Like all the best operas, Ravi Shankar’s Sukanya is a love story. A pair of trickster-demigods test the love of the beautiful young princess Sukanya for her old, blind husband Chyavana, and the outcome is redemptive. Shankar wrote several large-scale works in western forms, but never finished Sukanya . It was completed by David Murphy, who also conducted this premiere production.

It does the piece proud, with the London Philharmonic Orchestra and the BBC Singers plus a superb team of dancers and musicians in the Indian tradition supporting the central cast. In Suba Das’s semi-staging a staircase broad enough to dance upon rises from amidst the musicians, while video projections sweep the story seamlessly between the world of the Mahabharata and the present day. Murphy’s orchestrations are effective. This is essentially a western score with a John Adams-ish rhythmic momentum, and the whole thing moves with considerable verve, with energetic dance sequences and some truly astonishing beatboxing from the chorus.

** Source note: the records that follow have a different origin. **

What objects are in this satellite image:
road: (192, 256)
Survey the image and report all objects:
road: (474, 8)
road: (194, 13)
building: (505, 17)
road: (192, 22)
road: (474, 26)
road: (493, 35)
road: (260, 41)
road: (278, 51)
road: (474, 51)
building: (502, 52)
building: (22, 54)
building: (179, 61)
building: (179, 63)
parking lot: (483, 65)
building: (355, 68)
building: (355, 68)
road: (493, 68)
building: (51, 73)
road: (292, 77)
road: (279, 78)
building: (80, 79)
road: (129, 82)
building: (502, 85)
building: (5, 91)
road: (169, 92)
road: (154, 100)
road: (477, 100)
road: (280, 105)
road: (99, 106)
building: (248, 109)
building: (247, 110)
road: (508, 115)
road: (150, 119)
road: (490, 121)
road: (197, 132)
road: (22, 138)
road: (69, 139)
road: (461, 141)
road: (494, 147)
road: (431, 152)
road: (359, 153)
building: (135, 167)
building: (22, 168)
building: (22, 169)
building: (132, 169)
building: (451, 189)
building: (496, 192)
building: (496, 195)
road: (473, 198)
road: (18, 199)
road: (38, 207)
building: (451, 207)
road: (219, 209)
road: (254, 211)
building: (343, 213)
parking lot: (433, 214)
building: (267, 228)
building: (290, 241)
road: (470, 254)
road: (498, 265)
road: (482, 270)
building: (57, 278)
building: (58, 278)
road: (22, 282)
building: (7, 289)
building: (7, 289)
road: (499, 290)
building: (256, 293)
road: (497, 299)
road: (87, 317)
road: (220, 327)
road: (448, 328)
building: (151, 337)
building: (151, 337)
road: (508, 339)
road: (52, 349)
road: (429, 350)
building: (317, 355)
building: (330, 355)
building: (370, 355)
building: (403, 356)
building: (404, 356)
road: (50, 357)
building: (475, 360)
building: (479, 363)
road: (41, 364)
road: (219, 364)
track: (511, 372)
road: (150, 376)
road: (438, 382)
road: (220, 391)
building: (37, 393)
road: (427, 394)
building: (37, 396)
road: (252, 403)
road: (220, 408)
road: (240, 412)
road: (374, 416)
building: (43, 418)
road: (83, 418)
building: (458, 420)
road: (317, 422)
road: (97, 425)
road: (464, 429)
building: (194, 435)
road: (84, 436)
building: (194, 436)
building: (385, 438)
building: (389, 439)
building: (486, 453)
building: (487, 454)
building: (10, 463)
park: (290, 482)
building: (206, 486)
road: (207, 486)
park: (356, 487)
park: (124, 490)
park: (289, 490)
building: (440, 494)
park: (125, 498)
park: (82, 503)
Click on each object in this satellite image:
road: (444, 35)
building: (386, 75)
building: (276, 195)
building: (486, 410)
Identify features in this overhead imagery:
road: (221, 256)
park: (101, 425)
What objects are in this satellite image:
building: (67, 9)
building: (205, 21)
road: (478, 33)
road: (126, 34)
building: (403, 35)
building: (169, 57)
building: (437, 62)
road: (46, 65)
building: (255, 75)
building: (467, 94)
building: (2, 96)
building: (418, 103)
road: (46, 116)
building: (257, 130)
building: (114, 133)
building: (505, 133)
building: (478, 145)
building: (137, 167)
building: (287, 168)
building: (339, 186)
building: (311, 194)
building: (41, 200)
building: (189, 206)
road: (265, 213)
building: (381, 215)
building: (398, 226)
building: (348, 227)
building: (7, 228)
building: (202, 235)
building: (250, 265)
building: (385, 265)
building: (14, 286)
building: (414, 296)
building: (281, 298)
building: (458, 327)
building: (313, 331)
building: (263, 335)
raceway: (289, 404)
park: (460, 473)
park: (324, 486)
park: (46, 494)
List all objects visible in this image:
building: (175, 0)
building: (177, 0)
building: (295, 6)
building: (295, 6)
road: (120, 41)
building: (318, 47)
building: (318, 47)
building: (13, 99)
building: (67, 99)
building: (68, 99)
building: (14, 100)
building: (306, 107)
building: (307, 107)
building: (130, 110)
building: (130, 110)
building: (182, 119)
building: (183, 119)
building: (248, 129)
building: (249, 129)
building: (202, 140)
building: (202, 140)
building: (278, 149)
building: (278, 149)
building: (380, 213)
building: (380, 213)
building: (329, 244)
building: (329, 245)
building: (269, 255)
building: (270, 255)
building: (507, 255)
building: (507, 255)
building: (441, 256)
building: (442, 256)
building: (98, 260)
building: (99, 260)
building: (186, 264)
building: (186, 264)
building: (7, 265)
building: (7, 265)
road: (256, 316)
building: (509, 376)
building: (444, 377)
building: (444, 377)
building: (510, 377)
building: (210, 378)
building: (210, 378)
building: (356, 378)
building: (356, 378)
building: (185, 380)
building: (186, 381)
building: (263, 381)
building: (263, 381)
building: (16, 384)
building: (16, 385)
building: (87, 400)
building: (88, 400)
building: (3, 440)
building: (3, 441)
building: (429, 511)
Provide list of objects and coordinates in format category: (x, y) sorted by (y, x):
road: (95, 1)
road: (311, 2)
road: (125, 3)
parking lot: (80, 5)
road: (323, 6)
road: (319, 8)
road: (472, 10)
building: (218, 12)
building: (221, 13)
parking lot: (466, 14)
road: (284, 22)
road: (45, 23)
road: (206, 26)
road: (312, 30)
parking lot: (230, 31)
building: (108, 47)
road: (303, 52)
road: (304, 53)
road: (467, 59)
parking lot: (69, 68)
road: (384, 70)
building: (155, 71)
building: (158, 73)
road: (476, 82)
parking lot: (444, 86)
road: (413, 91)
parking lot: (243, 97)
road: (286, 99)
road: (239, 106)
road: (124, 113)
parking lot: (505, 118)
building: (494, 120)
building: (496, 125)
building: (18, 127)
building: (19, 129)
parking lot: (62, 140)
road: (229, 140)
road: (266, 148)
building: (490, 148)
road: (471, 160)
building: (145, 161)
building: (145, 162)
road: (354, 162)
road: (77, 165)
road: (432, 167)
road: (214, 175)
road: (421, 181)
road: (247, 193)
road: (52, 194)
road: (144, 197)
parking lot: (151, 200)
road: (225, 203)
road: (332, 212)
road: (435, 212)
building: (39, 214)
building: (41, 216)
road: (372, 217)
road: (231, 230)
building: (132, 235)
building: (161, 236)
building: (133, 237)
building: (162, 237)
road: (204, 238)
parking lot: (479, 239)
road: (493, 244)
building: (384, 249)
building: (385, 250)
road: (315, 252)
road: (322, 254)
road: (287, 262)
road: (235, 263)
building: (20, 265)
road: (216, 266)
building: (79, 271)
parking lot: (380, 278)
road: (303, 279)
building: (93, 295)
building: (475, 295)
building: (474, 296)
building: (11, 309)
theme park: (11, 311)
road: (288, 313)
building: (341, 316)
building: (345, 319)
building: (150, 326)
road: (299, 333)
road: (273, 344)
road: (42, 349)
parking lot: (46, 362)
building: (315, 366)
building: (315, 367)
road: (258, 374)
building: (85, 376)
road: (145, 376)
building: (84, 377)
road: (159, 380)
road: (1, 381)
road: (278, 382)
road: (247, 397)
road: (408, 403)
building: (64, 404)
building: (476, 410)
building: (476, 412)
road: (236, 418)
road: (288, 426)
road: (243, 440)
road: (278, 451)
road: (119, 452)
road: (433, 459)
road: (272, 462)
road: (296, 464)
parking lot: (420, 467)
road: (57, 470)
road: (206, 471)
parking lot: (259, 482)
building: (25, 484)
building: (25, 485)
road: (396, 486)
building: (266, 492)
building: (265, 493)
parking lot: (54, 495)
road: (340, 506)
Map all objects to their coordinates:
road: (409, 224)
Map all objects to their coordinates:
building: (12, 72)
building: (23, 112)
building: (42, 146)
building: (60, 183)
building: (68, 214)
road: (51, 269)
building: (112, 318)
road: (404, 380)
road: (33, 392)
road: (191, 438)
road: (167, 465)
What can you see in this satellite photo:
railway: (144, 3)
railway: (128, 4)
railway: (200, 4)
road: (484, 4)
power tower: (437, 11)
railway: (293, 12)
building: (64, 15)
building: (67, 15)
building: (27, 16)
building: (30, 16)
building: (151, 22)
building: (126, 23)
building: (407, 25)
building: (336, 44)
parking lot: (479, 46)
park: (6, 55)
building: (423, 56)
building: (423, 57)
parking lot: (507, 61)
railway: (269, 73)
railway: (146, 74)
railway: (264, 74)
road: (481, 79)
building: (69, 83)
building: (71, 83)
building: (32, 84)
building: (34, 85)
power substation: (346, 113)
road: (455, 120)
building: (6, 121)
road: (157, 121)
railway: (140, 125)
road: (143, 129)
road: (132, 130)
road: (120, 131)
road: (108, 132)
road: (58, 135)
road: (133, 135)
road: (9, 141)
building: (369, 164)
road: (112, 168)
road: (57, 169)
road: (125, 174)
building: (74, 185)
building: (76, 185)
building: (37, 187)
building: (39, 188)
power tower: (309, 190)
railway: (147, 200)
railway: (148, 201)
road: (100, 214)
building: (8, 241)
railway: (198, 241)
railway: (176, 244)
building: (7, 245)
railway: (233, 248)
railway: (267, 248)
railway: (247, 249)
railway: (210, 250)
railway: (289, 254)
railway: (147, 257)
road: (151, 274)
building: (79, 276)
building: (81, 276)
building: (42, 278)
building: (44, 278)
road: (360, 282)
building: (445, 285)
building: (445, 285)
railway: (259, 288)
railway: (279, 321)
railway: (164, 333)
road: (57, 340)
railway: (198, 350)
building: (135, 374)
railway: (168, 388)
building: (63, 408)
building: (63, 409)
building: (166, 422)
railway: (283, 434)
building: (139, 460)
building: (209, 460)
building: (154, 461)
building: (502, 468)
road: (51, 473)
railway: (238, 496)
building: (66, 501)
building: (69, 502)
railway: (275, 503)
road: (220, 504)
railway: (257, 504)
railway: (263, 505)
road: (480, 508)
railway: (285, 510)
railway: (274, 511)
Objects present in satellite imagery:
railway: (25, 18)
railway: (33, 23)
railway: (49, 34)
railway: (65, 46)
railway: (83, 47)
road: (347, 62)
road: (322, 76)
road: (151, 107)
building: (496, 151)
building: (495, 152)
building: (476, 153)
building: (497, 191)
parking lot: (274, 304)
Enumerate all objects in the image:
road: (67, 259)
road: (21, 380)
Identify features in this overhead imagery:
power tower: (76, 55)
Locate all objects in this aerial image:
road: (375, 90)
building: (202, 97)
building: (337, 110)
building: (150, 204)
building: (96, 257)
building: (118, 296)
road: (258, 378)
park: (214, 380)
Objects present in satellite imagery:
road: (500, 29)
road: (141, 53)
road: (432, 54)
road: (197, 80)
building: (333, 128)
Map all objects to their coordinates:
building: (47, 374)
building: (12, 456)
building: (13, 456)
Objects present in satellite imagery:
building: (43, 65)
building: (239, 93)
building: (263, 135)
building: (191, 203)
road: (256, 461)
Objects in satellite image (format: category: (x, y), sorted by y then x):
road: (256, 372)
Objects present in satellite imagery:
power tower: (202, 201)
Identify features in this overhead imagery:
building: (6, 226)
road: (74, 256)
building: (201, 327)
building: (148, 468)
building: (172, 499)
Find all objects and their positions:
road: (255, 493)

My main reservation – and one that repeated listening might answer – was that it all felt a bit too much on full-beam. Musically, we heard generic moods – rapture, celebration – rather than the individual characters sketched by Amit Chaudhuri’s concise libretto. An extended, presumably autobiographical, scene in which Chyavana reminisces about the long-dead master who taught him the art of the raga is the heart of the piece, and its loveliest and most poignant sequence.

But the cast was wholly committed throughout: Keel Watson, sonorous (if under-used) as King Sharyati, the tenor Alok Kumar as a sympathetic Chyavana, and, at the centre of it all, focused and on radiant voice, that wonderful soprano Susanna Hurrell in the title role. An audience that looked more than usually diverse, even for Birmingham, responded warmly.